By the way, many people confuse excitement with anxiety, because both emotions prompt very similar physiological responses, such as a racing heart, shallow breathing, muscle tension, and so on. However, whether you call yourself anxious or excited makes all the difference in how you evaluate and approach upcoming events, such as a first date, a big presentation, or a move to a new city.

At this point, you’ve zeroed in on a negative and limiting thought—for example, “I feel worried and restless.” This thought might be true, but staying this way doesn’t help you reach your goals. So now you can work with the counterbalancing exercise and address that smaller part of you that’s the source of these feelings. Think about it: to arrive at this juncture, all you did was put a vague feeling into words.

If you are more inquisitive, you can also be more specific by asking yourself questions such as, “What am I feeling worried and restless about?” “Compared to whom do I feel small?” “What am I doubtful about?” “What appears scary or overwhelming to me?” Sometimes it’s quite illuminating to notice what comes up when you say to yourself, “I feel XYZ because …” and then just wait for the answer. The more details you capture, the easier it will be for you to counterbalance the thought that describes the anxiety and thus shift the feeling.

By consciously addressing the subconscious source of your negative self-talk, you have started to reconnect and heal that part of you whose reality was defined by fear and anxiety. In this next chapter, you will be able to go even farther and deeper—from reconnection to
reintegration.

CHAPTER 7
To Wholeness and Beyond
RESOLVING INNER CONFLICTS

H
ERE IS ONE
of the most common challenges people who are dealing with fear and anxiety report: “I’m constantly struggling with myself. Every time I want to change or take a step forward, I hear one voice in my head encouraging me, ‘Go for it. You can do it.’ But another scared voice says, ‘Don’t do it. It won’t work. You’ll just fail and be made fun of.’ This argument goes on and on. Usually I end up doing nothing, which makes me increasingly depressed and angry with myself.”

Does this challenge sound familiar to you? Are you also finding yourself in the midst of an inner battle? The back-and-forth between anxious, limiting self-talk and confident, encouraging thoughts is just one of the hallmarks of an inner conflict. There are also other signs, which I’ve listed here, in order of severity.

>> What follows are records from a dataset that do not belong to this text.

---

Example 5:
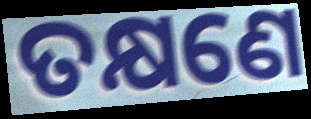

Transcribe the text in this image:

ତକ୍ଷଣେ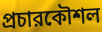
প্রচারকৌশলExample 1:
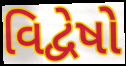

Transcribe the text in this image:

વિદ્વેષો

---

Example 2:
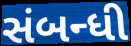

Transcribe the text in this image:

સંબન્ધી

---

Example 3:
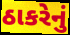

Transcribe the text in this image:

ઠાકરેનું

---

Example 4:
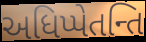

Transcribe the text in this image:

અધિપ્પેતન્તિ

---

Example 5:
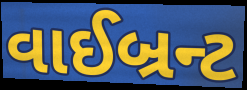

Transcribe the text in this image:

વાઈબ્રન્ટ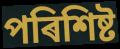
পৰিশিষ্টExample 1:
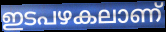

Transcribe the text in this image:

ഇടപഴകലാണ്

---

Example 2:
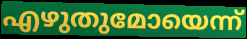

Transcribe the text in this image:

എഴുതുമോയെന്ന്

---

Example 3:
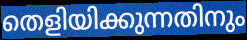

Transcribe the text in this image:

തെളിയിക്കുന്നതിനും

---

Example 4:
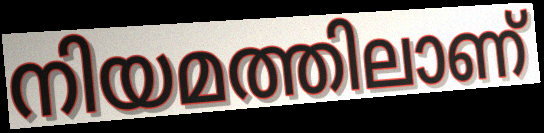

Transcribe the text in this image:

നിയമത്തിലാണ്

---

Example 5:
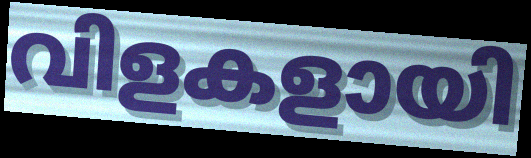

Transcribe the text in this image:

വിളകളായിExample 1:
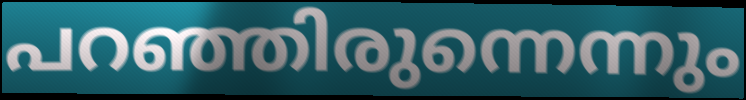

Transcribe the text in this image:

പറഞ്ഞിരുന്നെന്നും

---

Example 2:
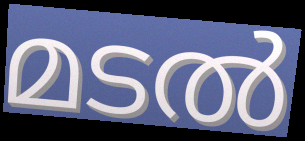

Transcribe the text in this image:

മടൽ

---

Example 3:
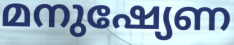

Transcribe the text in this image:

മനുഷ്യേണ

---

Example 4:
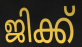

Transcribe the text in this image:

ജിക്ക്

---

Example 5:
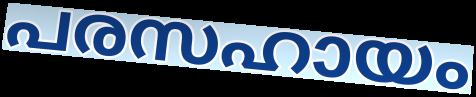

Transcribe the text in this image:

പരസഹായം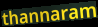
thannaramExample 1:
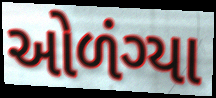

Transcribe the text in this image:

ઓળંગ્યા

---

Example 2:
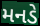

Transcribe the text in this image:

મનડે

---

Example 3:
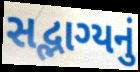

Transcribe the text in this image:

સદ્ભાગ્યનું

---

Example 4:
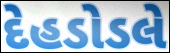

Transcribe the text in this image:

દેહડોડલે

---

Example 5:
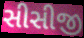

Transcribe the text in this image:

સીસીજીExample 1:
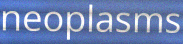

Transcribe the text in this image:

neoplasms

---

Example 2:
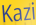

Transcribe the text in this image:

Kazi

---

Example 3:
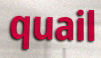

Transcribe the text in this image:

quail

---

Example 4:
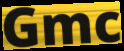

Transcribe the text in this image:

Gmc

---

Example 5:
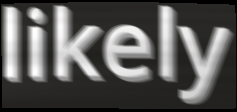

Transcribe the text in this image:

likelyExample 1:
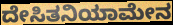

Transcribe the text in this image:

ದೇಸಿತನಿಯಾಮೇನ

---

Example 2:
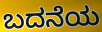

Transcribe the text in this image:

ಬದನೆಯ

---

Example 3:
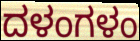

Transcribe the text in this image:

ದಳಂಗಳಂ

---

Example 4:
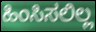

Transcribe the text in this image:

ಹಿಂಸಿಸಲಿಲ್ಲ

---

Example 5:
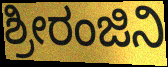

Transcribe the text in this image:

ಶ್ರೀರಂಜಿನಿ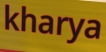
kharya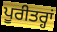
ਪੂਰੀਤਰ੍ਹਾਂ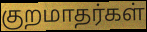
குறமாதர்கள்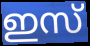
ഇസ്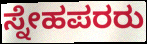
ಸ್ನೇಹಪರರು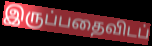
இருப்பதைவிடப்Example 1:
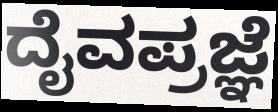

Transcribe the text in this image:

ದೈವಪ್ರಜ್ಞೆ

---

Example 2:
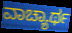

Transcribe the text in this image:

ವಾಚ್ಯಾರ್ಥ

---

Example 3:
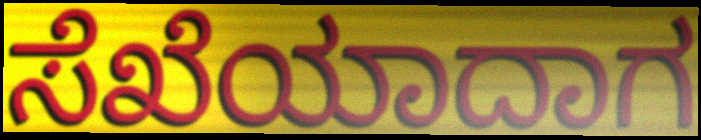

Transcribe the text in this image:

ಸೆಖೆಯಾದಾಗ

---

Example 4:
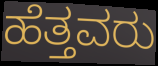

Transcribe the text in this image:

ಹೆತ್ತವರು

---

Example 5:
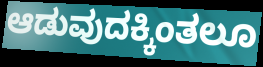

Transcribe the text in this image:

ಆಡುವುದಕ್ಕಿಂತಲೂ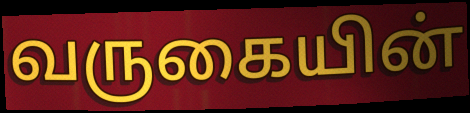
வருகையின்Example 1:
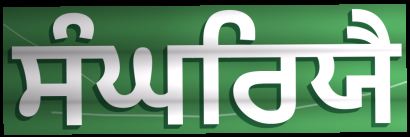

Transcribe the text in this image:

ਸੰਘਰਿਯੈ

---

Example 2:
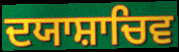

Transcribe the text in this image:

ਦਯਾਸ਼ਾਚਿਵ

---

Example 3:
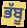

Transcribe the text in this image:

ਭੱਬੂ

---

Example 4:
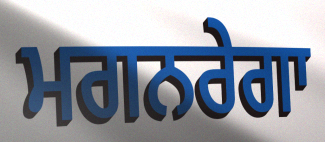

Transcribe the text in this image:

ਮਗਨਰੇਗਾ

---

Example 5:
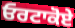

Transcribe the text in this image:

ਓਰਟਾਕੋਏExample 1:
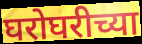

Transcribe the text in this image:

घरोघरीच्या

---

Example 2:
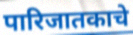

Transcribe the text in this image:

पारिजातकाचे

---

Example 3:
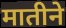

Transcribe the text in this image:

मातीने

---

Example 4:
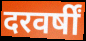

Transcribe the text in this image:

दरवर्षीं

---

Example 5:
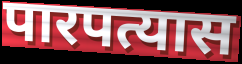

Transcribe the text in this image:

पारपत्यासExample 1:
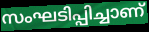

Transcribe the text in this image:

സംഘടിപ്പിച്ചാണ്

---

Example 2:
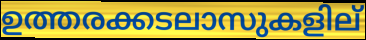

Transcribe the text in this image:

ഉത്തരക്കടലാസുകളില്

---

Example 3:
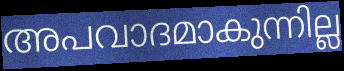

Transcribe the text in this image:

അപവാദമാകുന്നില്ല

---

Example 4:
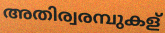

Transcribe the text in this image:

അതിര്വരമ്പുകള്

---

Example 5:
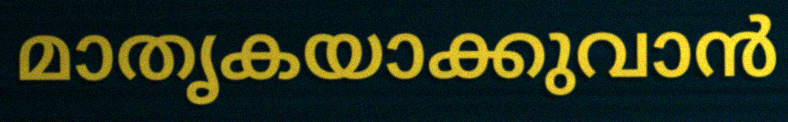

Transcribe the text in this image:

Self-doubt, indecisiveness, and second-guessing.
Isn’t it annoying when after you’ve made a decision you wonder whether you really made the best choice? Even if it’s as minor as buying a pair of shoes or ordering lunch at a restaurant, a simple this-or-that decision feels almost like a matter of life and death. Likewise, isn’t it frustrating when you come home from work and start analyzing your performance and then beat yourself up for a potential mistake or for making a fool of yourself? Eventually, the fear of failure and rejection becomes stronger than the desire to succeed and enjoy yourself.

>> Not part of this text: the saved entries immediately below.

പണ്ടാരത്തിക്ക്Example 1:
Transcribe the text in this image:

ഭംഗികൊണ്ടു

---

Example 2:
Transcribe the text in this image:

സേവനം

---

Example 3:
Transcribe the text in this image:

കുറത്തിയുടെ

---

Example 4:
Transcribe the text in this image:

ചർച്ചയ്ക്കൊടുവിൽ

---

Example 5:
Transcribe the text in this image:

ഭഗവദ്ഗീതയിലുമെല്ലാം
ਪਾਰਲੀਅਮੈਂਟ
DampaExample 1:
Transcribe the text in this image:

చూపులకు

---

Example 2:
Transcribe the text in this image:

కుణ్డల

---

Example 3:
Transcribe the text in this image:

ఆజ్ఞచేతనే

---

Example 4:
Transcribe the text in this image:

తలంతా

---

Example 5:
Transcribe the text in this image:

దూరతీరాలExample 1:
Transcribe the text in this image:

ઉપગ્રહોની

Inconsistent, self-sabotaging thoughts, emotions, and behavior.
Nobody thinks, feels, or acts the same way all the time; we’re always changing our minds. However, if you’re struggling with an inner conflict, these mental/emotional
flip-flops may appear more pronounced and have a greater impact. One day you might be optimistic and motivated; you start to put yourself in gear to strive toward your goals, drop a habit, or make another significant change in your life. The next day you’re thinking that nothing will ever change, that once again you won’t succeed, and that you shouldn’t even start trying.